Ann Hutton

Author, essayist, journalist, poet

Platform

I took motorcycle riding lessons with Garden State Motorcycle Safety School in New Brunswick, NJ, when I was 52 years old.  I was back in college to finish the Bachelor’s Degree I’d started at the University of California at Irvine in 1967. After parenting five children into their own college years, I was ready to reinvent myself. In that long interim, personal computer technology advanced to the point of being both necessary and affordable for everyone in the family, and I threw myself into mastering its use in my studies.

I enrolled in the low-residency program at Vermont College (now a part of Union Institute and University) to complete the three semesters of work required for my degree. What I discovered there was the well-established genre: creative non-fiction, an area of study I had not come across in my previous years of higher education. It was like coming home. For the next eighteen months, I was immersed in a rich variety memoirs, personal narratives, essays, and narrative journalism. I had found my niche, it seemed.

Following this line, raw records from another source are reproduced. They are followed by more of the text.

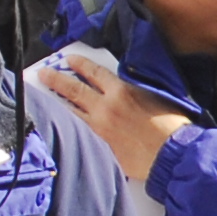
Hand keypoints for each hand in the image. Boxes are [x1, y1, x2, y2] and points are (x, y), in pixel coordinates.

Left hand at [39, 52, 192, 186]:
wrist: (172, 155)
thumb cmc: (171, 126)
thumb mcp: (156, 96)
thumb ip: (135, 89)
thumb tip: (121, 87)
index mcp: (121, 91)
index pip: (93, 72)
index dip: (79, 64)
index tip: (70, 60)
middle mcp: (105, 108)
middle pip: (74, 90)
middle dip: (56, 80)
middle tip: (44, 74)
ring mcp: (99, 129)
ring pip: (71, 112)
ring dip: (58, 103)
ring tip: (47, 97)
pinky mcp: (100, 148)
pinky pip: (79, 133)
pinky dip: (69, 126)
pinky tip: (62, 125)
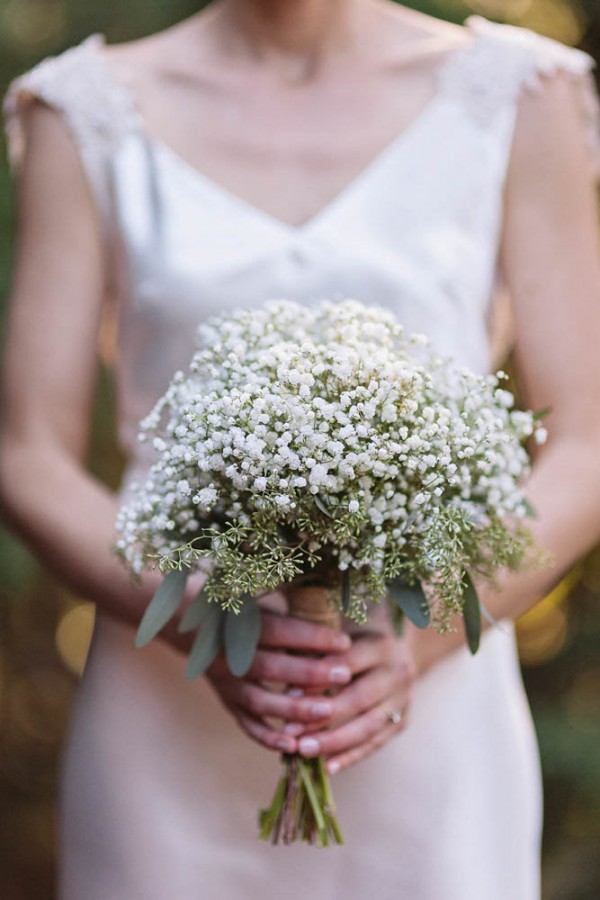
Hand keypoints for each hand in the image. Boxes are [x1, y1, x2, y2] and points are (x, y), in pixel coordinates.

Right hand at [205, 604, 353, 753]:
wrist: (195, 629)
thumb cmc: (244, 616)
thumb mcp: (263, 609)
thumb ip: (292, 621)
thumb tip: (336, 628)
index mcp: (242, 626)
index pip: (281, 631)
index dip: (312, 636)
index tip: (344, 641)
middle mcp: (232, 656)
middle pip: (271, 667)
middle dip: (309, 673)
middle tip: (343, 675)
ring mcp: (228, 683)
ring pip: (260, 700)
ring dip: (294, 708)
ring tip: (327, 711)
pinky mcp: (228, 703)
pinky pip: (247, 724)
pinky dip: (268, 738)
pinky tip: (293, 746)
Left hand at [286, 619, 415, 774]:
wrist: (393, 648)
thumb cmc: (350, 642)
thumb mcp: (336, 639)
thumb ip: (315, 657)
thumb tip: (288, 693)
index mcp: (380, 645)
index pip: (347, 663)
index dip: (318, 680)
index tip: (289, 696)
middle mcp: (398, 671)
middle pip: (359, 699)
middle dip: (323, 718)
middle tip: (291, 732)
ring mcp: (403, 699)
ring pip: (369, 726)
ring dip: (334, 742)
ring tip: (304, 750)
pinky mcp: (402, 720)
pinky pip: (375, 744)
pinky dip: (350, 757)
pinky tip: (326, 767)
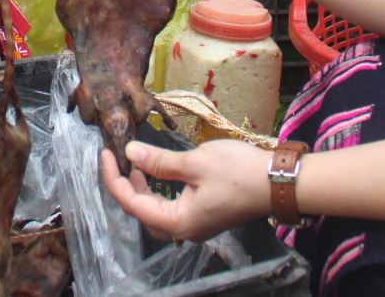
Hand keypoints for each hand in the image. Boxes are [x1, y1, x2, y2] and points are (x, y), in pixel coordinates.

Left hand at [100, 140, 273, 243]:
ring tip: (133, 162)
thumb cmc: (239, 173)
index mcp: (177, 222)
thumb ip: (159, 161)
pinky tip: (158, 171)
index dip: (113, 178)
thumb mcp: (194, 163)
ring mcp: (195, 224)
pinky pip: (171, 206)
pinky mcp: (204, 215)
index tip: (105, 153)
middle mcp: (184, 230)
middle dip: (124, 184)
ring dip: (141, 187)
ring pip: (155, 210)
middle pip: (141, 210)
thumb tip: (130, 154)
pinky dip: (158, 189)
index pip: (131, 203)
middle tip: (115, 156)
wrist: (279, 182)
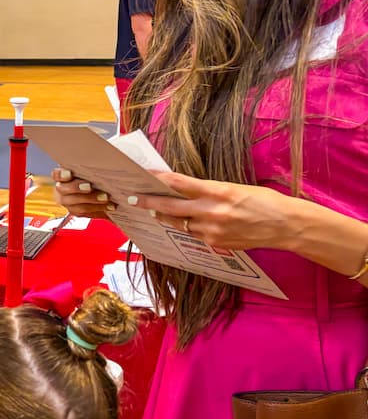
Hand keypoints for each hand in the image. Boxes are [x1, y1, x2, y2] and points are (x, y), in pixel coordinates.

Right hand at [52, 167, 115, 217]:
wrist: (98, 190)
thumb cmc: (92, 175)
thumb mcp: (88, 169)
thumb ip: (89, 166)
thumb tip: (101, 159)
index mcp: (62, 177)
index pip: (56, 175)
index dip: (61, 175)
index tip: (69, 174)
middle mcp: (62, 190)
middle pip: (64, 190)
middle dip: (77, 188)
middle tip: (90, 187)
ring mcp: (68, 203)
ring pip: (76, 204)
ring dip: (92, 201)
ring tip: (105, 198)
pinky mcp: (77, 212)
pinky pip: (86, 212)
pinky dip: (99, 209)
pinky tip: (110, 206)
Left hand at [129, 171, 294, 249]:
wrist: (285, 225)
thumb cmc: (263, 201)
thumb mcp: (235, 188)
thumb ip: (209, 191)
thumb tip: (184, 189)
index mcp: (218, 191)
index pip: (180, 183)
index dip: (160, 178)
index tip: (146, 175)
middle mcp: (212, 211)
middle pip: (171, 206)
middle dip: (149, 202)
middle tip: (134, 198)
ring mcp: (212, 230)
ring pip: (179, 223)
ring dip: (166, 216)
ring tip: (155, 210)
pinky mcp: (216, 244)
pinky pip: (194, 234)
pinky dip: (188, 227)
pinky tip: (185, 222)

After graduating, I started to write professionally—learning to craft stories and reports, getting familiar and comfortable with pitching and being edited, settling into a workable schedule to meet deadlines, gaining experience in interviewing people, and embracing the whole process.

At Ulster Publishing in Kingston, New York, I’ve taken assignments for The Almanac Weekly, an arts and entertainment insert that goes into UP’s four community weeklies: Kingston Times, Woodstock Times, New Paltz Times, and Saugerties Times, now consolidated into one print edition known as HV1. I developed a monthly column called “Bookings” to review books and list author appearances at bookstores and other venues in the Hudson Valley. And I sometimes contributed feature articles to Special Sections for the newspaper.

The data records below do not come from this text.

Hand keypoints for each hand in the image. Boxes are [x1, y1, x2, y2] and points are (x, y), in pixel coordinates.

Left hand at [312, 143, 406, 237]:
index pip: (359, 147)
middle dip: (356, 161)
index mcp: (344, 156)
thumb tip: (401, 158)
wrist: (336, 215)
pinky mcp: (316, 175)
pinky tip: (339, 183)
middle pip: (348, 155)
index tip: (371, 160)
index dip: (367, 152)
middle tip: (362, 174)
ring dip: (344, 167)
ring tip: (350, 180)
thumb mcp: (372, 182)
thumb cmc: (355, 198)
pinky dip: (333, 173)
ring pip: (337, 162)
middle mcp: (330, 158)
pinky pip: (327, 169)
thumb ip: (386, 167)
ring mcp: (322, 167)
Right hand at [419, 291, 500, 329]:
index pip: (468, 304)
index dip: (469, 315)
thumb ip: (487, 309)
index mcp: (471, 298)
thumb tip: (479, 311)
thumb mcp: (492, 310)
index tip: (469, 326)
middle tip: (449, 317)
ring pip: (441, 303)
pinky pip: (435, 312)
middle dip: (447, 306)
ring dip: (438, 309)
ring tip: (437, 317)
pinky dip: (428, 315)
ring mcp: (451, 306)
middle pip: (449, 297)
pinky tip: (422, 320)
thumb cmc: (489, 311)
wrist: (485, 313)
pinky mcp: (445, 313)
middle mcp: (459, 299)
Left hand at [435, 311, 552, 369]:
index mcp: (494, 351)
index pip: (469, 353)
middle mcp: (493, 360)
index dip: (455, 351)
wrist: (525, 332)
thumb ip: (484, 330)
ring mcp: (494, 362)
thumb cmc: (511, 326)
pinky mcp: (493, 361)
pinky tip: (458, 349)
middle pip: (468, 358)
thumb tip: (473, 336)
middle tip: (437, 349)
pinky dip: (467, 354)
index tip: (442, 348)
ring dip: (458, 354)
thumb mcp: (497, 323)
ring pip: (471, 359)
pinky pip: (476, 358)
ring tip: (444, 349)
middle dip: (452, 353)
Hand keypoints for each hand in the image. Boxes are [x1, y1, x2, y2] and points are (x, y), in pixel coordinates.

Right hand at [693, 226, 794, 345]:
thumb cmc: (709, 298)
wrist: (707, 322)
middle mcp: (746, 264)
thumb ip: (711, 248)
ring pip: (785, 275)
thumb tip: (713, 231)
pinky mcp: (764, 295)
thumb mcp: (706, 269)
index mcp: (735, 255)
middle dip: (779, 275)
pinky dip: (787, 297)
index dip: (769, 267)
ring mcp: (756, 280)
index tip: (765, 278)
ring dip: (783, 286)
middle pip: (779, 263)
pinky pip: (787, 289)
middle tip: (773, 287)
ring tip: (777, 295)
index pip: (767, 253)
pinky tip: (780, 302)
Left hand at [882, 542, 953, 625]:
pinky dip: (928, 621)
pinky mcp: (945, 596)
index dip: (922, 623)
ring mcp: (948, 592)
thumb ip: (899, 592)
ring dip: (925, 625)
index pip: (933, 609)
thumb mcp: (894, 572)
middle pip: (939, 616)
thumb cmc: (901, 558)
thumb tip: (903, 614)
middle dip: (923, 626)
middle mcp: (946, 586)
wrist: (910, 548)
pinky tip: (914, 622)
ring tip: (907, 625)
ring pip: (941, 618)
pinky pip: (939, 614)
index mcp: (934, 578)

Additionally, I’ve written pieces for publication, both pitched and assigned, for a number of regional magazines: Chronogram, Upstate House, Kaatskill Life Magazine, Hudson Valley Magazine, Green Door Magazine, and Catskill Mountain Region Guide.

I have volunteered for local grass-roots non-profit organizations, such as O+ in Kingston, NY, Circle of Friends for the Dying of Ulster County, and Project Hope (a woman to woman mentoring program, also based in Kingston). I’ve also assisted the production staff of the Woodstock Book Festival in Woodstock, NY, and have served as an Elections Inspector for the Ulster County Board of Elections for nearly two decades. I have led writing workshops for HealthAlliance Hospital’s Oncology Support Program, for the Breast Cancer Options Retreat at Omega Institute for women with metastatic breast cancer, and at the Lifetime Learning Institute at Bard College.

I kissed my beloved Harley Davidson Sportster goodbye a few years ago, but still have the impulse to give oncoming riders the wave–even from inside my car!